Top of Dataset records
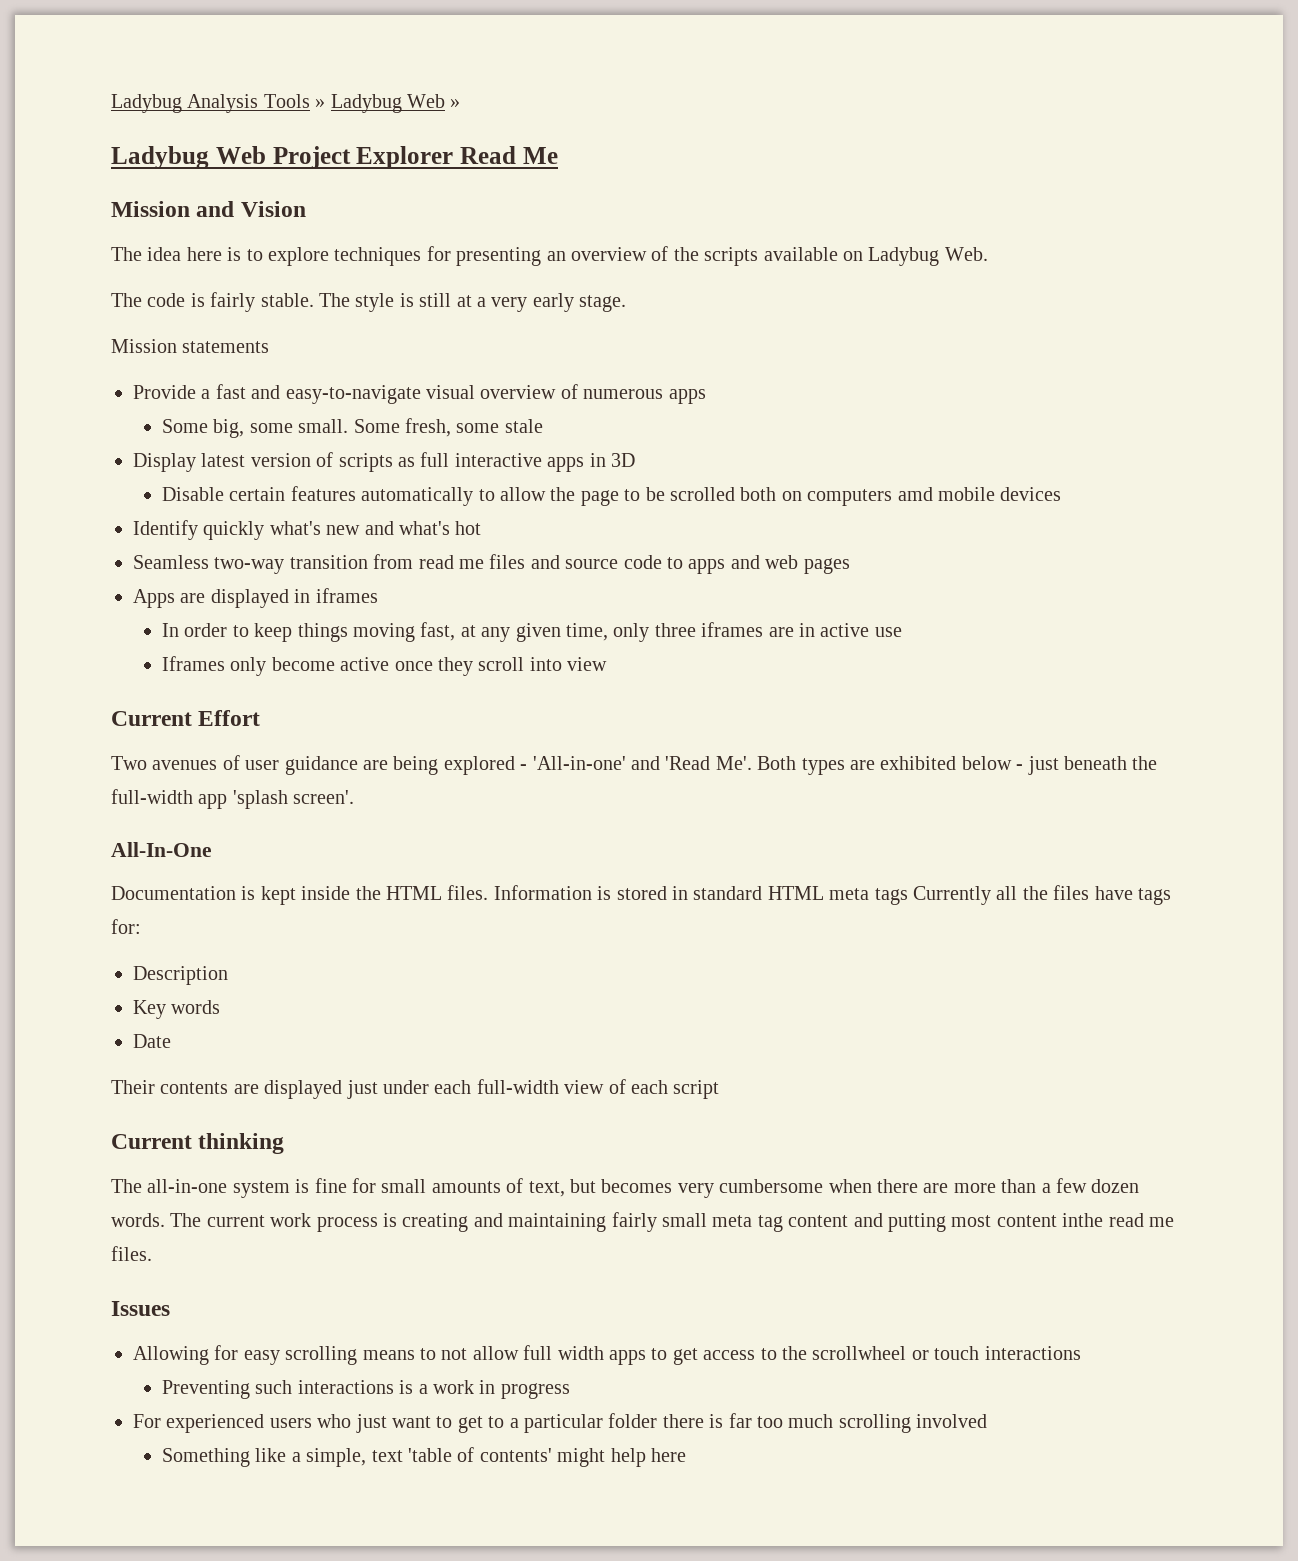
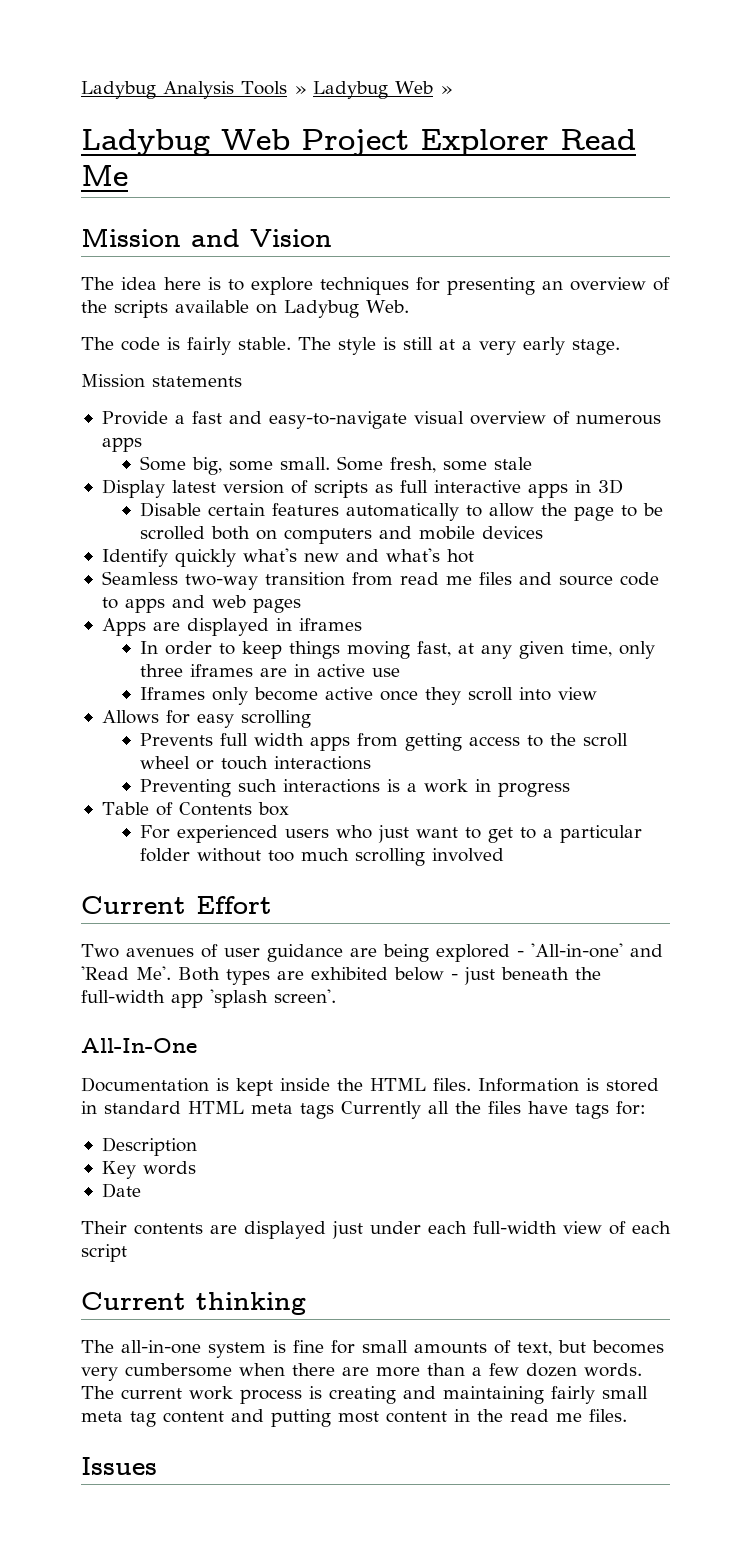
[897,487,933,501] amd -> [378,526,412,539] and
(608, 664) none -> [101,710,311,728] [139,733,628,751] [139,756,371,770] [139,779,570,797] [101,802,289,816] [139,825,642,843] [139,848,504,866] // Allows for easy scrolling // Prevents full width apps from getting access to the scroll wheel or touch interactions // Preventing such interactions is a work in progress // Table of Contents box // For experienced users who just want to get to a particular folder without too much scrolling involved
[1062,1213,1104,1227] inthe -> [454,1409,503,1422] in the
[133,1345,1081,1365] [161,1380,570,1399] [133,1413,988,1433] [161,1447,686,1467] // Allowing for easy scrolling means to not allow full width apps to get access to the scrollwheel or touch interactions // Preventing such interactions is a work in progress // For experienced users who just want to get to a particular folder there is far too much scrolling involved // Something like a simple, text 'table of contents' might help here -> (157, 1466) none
Bottom of Dataset records
Top of Dataset records
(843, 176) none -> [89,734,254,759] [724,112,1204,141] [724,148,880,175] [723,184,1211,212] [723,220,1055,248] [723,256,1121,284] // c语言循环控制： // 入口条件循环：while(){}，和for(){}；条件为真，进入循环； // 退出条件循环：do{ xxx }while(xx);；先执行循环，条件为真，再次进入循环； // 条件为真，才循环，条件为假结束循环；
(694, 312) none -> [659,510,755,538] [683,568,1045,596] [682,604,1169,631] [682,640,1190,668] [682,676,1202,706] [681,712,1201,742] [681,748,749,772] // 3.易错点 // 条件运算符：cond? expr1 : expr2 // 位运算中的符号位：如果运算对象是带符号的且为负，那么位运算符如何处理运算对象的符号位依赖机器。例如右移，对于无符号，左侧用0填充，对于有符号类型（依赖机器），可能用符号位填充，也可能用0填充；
Bottom of Dataset records
## Directions
Out of the data above, transcribe exactly and only the lines starting with the line that has "[1062,1213,1104,1227] inthe ->" and going on through the line that has "[133,1345,1081,1365] [161,1380,570,1399] [133,1413,988,1433]", both included.

## Task response
[1062,1213,1104,1227] inthe -> [454,1409,503,1422] in the
[133,1345,1081,1365] [161,1380,570,1399] [133,1413,988,1433] [161,1447,686,1467] // Allowing for easy scrolling means to not allow full width apps to get access to the scrollwheel or touch interactions // Preventing such interactions is a work in progress // For experienced users who just want to get to a particular folder there is far too much scrolling involved // Something like a simple, text 'table of contents' might help here -> (157, 1466) none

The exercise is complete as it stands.